Mi accade anche di pensare alla generazione dei miei figli, i ventenni, che dovranno trovare lavoro nel momento più drammatico delle nostre vite. Per i ventenni di oggi il primo ricordo pubblico, di una cosa accaduta non soltanto a loro ma a tutti, è legato (a parte i più giovani che ricordano come prima cosa la vittoria del Mondiale di calcio in Germania) all’11 settembre, alla guerra in Iraq, al conflitto con l’Islam che sembrava destinato a essere il filo conduttore delle nostre vite, passando per il Bataclan e Nizza.

Non so come i bambini di adesso ricorderanno da adulti questo periodo. La percezione della pandemia non è uguale in tutta Europa: in alcune zone ha aperto un vuoto in ogni famiglia; in altre ha portato l’angoscia di non poter lavorare e sfamare i figli; in altre è stata un misto di timore e frustrazione. Non credo sia utile dare ai bambini una visione consolatoria.
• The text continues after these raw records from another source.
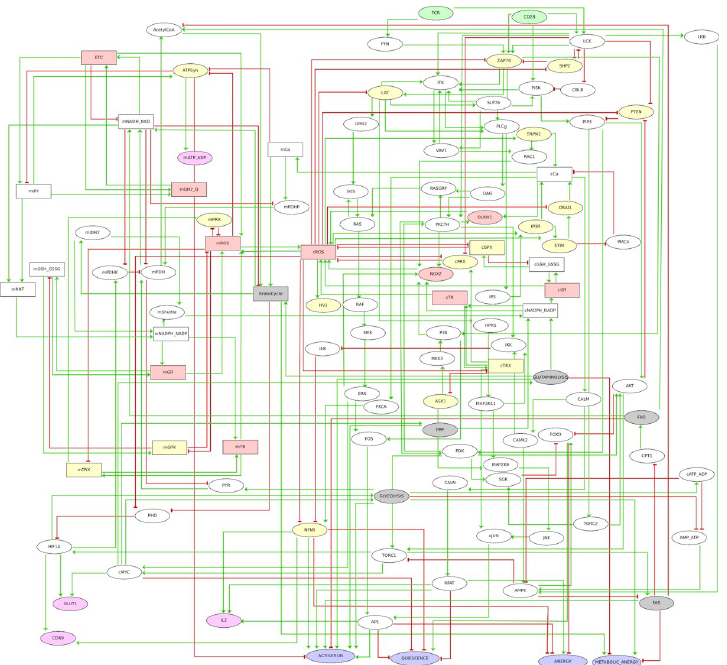
Fig 3. Logical regulatory graph of the TCR-REDOX metabolism model. The model was designed to study the interaction between the redox state and cellular metabolism and its influence on the activation of human CD8 + T lymphocytes. The nodes can be divided into three main categories: mitochondrial nodes (upper left), TCR signaling nodes (upper right), cytosol component nodes (center right and bottom right). A color code further denotes the type of node: green (input), gray (metabolic pathway), pink (ROS or ROS source), yellow (redox sensitive), magenta (output) and purple (phenotype). Elliptical shapes denote Boolean nodes (taking the values 0 or 1), while rectangular shapes denote multilevel (ternary) nodes (taking the values 0, 1 or 2). The arcs connecting the nodes represent positive (green) or negative (red) regulatory influences. In the case of multilevel regulatory nodes, the thresholds required for the activation of the different target nodes can be found in the model available online (http://ginsim.org/node/229).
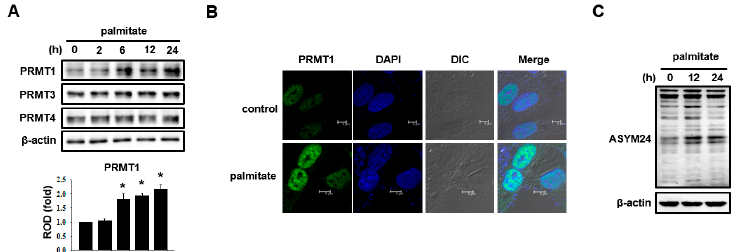
Figure 2. Protein arginine methyltransferase 1 (PRMT1) expression is increased in palmitate-treated mesangial cells. ( A ) Mesangial cells were treated with 30 μ M palmitate for various time intervals. Type I PRMT expressions were assayed by western blot analysis. The representative immunoblots were from at least three independent experiments. Data represent the means ± SEM of three independent experiments. * p < 0.05 vs. 0 h (ROD: relative optical density); ( B ) mesangial cells were treated with 30 μ M palmitate for 24 h. The cells were labeled with anti-PRMT1 and a fluorescein isothiocyanate (FITC)-conjugated secondary antibody. Nuclei were stained with 4 ′ ,6-diamidino-2-phenylindole (DAPI) and observed under a confocal microscope. The representative images were from at least three independent experiments (scale bar: 5 μ m); ( C ) mesangial cells were treated with 30 μ M palmitate for 12 h and 24 h. Cell extracts were subjected to western blot analysis with ASYM24 antibody. Representative immunoblots were from at least three independent experiments.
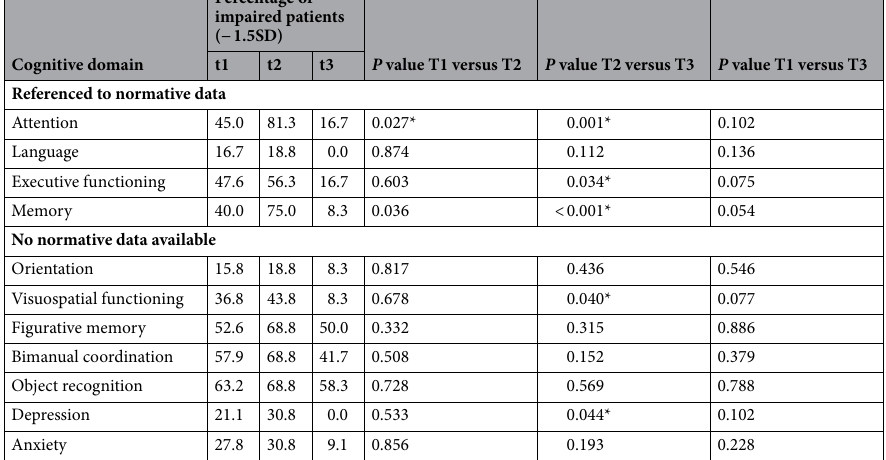
Table 4. Patients’ neurocognitive function in the different domains over time. * P value < .05, defining significant deviation.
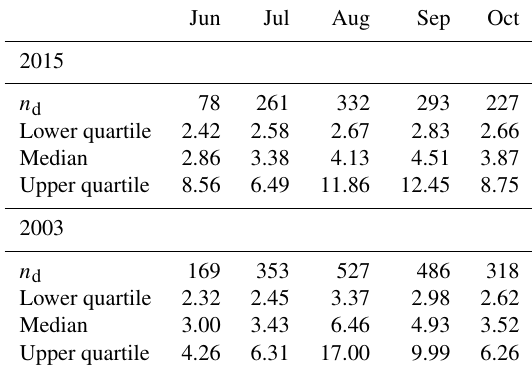
Table 1. Statistical summary of stations under drought for the indi- vidual months of 2015 (top) and 2003 (bottom). The symbol n d is the number of stations under drought (i.e., with a severity of an an- nual low flow event and more). Median and quartiles summarize the return periods of low flow discharge MM(7) (monthly magnitude) of these stations (expressed as the corresponding return period in the annual extreme-value distribution of the entire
La cosa migliore è piegarsi sul solco delle loro piccole vite, ascoltarli, comprenderne le paure, tentare di prepararli ad affrontare con serenità il tempo terribile e grandioso che ci attende.Particolarmente prezioso si rivela l’amore a cerchio di vita tra i bambini e i loro nonni. Tra le poche cose belle di questi giorni ci sono i nonni che imparano la usare le chat e Skype per parlare con i nipoti, che pur dovendo stare a prudente distanza hanno più tempo libero per ascoltarli e stare con loro.
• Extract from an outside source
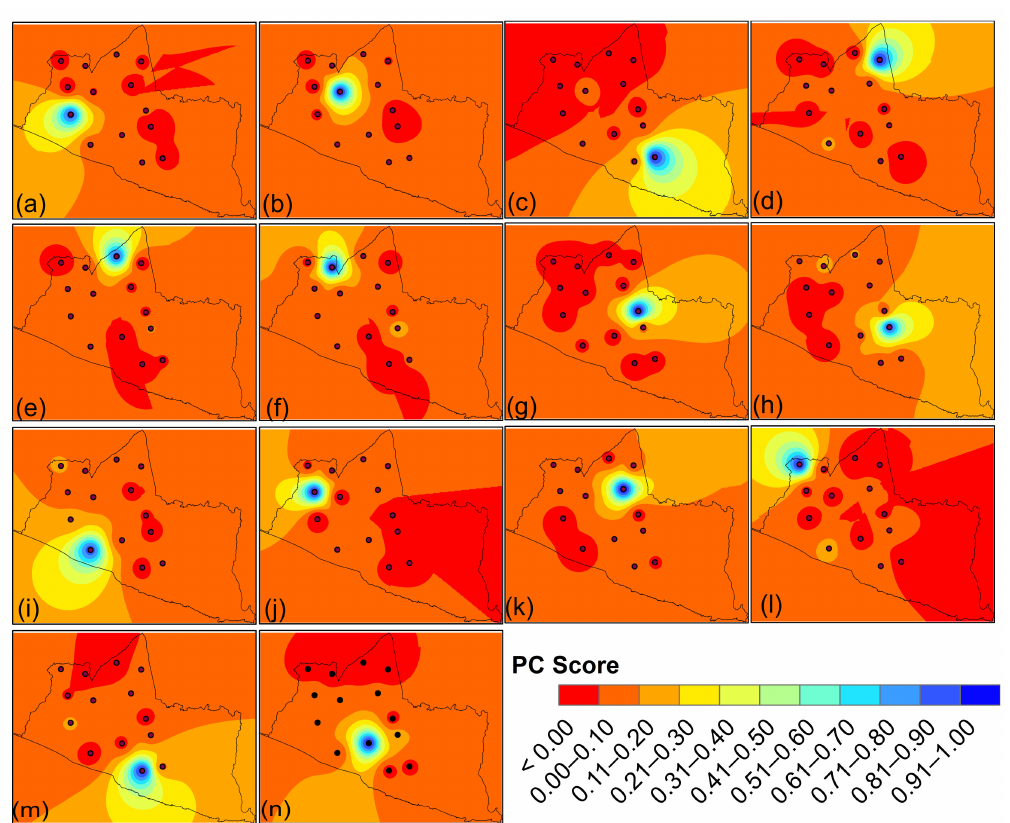
Figure 7. Spatial distribution of monthly rainfall that resulted from principal component analysis in the rainy season with ( a ) PC1; ( b ) PC2; ( c ) PC3; ( d ) PC4; ( e ) PC5; ( f ) PC6; ( g ) PC7; ( h ) PC8; ( i ) PC9; ( j ) PC 10; ( k ) PC11; ( l ) PC12; ( m ) PC13; ( n ) PC14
Mai come oggi è importante che i nonni parlino con i nipoti. Molti erano bambini durante la guerra: i loro primi ricordi sono le sirene, i rifugi antiaerei, le bombe. A volte sono ricordi angoscianti, a volte lievi: molti ottantenni mi hanno raccontato che era quasi un gioco avvistare o sentire il rumore di «Pippo», come venivano chiamati gli aerei isolati che peraltro seminavano spesso la morte, sganciando bombe o mitragliando i passanti; eppure per qualche prodigio dell’infanzia – o della memoria – sono rimasti non come un incubo spaventoso ma talora appunto come un gioco per quanto rischioso. Dopo la guerra vennero anni durissimi, senza cibo e senza medicine, in cui con un lavoro instancabile i nostri padri e le nostre madri ricostruirono un’Europa distrutta e umiliata. Di tutte queste cose, dell’infanzia di nonni e bisnonni, i nostri ragazzi sanno meno di nulla.
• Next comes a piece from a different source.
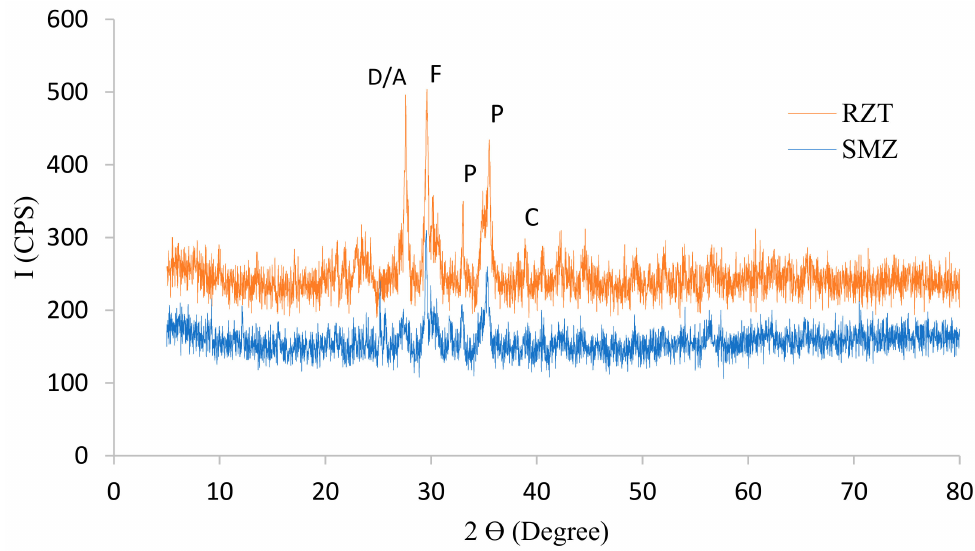
Figure 2. XRD patterns for RZT and SMZ where P—phillipsite, F—Faujasite; A—anorthite, D—diopside;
Mai come oggi i racconti degli anziani sono preziosi, per inserire le difficoltà del momento in un contesto, relativizzarle e superarle. Non siamo la prima generazione che deve soffrire, anzi le altre hanno fatto sacrifici che oggi non riusciamo neanche a immaginare.Purtroppo non si vede l’ombra né dei progetti che ricostruirono il continente dopo la bufera della guerra, né della fiducia che animava gli europei del tempo. Le condizioni materiali sono incomparabilmente migliori rispetto ad allora: nel dopoguerra molti erano analfabeti, moltissimi vivevano in case senza riscaldamento, senza bagno, talora senza elettricità e acqua corrente. Ma invano si cercherebbe quella convinzione che, studiando e lavorando, si sarebbe potuta migliorare la propria condizione. È proprio questo spirito che dovremmo recuperare e trasmettere ai nostri figli, se teniamo al loro futuro.